Collected data entries
────────────────

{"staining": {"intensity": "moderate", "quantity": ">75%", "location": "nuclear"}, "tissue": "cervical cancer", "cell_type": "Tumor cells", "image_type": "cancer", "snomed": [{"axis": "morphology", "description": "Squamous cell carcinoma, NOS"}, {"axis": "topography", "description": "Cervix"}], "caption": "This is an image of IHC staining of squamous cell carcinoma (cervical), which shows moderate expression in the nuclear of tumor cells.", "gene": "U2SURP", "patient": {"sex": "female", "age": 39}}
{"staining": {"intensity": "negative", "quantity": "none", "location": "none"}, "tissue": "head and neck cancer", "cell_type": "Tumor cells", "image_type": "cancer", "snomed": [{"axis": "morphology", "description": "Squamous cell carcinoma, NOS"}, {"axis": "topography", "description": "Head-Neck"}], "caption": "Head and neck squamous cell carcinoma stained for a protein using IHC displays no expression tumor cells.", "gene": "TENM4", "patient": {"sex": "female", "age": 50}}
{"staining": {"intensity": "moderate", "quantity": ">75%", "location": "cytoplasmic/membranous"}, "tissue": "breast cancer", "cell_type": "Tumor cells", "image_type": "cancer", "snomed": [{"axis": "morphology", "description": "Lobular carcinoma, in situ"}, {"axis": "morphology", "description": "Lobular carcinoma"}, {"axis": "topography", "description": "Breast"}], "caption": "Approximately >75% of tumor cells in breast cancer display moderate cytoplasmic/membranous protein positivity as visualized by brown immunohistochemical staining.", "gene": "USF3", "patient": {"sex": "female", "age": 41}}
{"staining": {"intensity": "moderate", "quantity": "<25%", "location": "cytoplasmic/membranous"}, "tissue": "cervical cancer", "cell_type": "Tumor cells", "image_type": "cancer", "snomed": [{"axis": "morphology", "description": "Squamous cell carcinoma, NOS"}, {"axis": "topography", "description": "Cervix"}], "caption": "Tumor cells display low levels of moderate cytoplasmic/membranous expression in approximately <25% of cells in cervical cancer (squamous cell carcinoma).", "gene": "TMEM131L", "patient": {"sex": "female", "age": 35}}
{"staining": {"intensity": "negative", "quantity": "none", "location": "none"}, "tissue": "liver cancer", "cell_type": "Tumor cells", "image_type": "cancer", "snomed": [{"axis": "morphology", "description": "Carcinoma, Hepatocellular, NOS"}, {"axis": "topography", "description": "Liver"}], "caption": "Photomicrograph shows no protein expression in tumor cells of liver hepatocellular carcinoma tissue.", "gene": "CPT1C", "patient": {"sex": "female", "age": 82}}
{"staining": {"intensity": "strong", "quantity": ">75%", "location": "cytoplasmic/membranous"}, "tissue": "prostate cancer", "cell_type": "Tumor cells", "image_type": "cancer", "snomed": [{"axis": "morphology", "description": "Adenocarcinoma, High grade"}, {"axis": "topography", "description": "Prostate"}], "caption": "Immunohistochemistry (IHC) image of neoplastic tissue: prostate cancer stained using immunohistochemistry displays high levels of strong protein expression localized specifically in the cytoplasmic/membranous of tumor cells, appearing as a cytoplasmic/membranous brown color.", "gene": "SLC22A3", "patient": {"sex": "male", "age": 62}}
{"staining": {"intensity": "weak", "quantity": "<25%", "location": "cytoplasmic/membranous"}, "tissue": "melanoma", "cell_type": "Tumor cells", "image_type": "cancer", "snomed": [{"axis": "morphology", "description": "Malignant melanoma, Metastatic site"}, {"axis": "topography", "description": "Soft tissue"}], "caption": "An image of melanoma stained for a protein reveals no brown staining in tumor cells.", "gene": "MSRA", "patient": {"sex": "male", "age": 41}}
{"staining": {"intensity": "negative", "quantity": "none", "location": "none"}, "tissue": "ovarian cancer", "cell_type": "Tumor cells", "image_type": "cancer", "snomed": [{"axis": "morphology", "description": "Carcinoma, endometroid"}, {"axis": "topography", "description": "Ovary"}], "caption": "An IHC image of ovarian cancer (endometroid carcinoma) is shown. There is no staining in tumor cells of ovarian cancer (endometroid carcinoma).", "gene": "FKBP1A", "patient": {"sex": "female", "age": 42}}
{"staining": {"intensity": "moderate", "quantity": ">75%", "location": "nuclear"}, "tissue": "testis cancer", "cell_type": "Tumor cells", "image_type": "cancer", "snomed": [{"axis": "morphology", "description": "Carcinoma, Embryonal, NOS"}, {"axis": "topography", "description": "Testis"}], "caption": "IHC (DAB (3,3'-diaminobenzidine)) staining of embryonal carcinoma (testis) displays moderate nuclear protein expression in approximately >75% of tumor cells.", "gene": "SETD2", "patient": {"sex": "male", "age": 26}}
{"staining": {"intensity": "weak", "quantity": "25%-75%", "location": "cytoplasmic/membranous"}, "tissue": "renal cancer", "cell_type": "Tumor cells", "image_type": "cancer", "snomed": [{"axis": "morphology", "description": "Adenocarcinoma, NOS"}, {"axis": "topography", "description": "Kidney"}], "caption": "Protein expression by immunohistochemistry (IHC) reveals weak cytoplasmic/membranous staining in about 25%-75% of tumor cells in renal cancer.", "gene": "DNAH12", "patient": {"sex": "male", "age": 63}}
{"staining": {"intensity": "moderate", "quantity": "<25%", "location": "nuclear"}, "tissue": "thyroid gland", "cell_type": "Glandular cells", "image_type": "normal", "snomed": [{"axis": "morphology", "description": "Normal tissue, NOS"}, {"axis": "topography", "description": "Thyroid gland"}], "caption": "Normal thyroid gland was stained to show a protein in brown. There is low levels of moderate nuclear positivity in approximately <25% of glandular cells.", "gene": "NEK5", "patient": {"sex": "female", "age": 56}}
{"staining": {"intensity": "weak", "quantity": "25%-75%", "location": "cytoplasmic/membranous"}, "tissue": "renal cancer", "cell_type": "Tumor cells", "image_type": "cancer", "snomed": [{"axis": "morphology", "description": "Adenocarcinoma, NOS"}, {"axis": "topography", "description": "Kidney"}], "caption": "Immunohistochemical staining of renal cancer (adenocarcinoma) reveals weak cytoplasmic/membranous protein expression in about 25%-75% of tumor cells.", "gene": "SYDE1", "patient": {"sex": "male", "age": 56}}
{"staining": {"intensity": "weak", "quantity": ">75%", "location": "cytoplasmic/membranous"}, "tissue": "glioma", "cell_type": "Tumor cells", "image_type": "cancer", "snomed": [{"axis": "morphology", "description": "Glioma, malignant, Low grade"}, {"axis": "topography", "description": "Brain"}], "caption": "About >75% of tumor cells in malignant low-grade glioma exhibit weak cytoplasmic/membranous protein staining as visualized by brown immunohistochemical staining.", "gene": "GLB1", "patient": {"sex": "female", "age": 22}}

────────────────

**What this task involves:**
Output the line bearing "staining of renal" along with all the lines after it through the end of the entries, exactly, and no other lines.

**Answer for this exercise:**
{"staining": {"intensity": "weak", "quantity": "25%-75%", "location": "cytoplasmic/membranous"}, "tissue": "renal cancer", "cell_type": "Tumor cells", "image_type": "cancer", "snomed": [{"axis": "morphology", "description": "Adenocarcinoma, NOS"}, {"axis": "topography", "description": "Kidney"}], "caption": "Immunohistochemical staining of renal cancer (adenocarcinoma) reveals weak cytoplasmic/membranous protein expression in about 25%-75% of tumor cells.", "gene": "SYDE1", "patient": {"sex": "male", "age": 56}}
{"staining": {"intensity": "weak", "quantity": ">75%", "location": "cytoplasmic/membranous"}, "tissue": "glioma", "cell_type": "Tumor cells", "image_type": "cancer", "snomed": [{"axis": "morphology", "description": "Glioma, malignant, Low grade"}, {"axis": "topography", "description": "Brain"}], "caption": "About >75% of tumor cells in malignant low-grade glioma exhibit weak cytoplasmic/membranous protein staining as visualized by brown immunohistochemical staining.", "gene": "GLB1", "patient": {"sex": "female", "age": 22}}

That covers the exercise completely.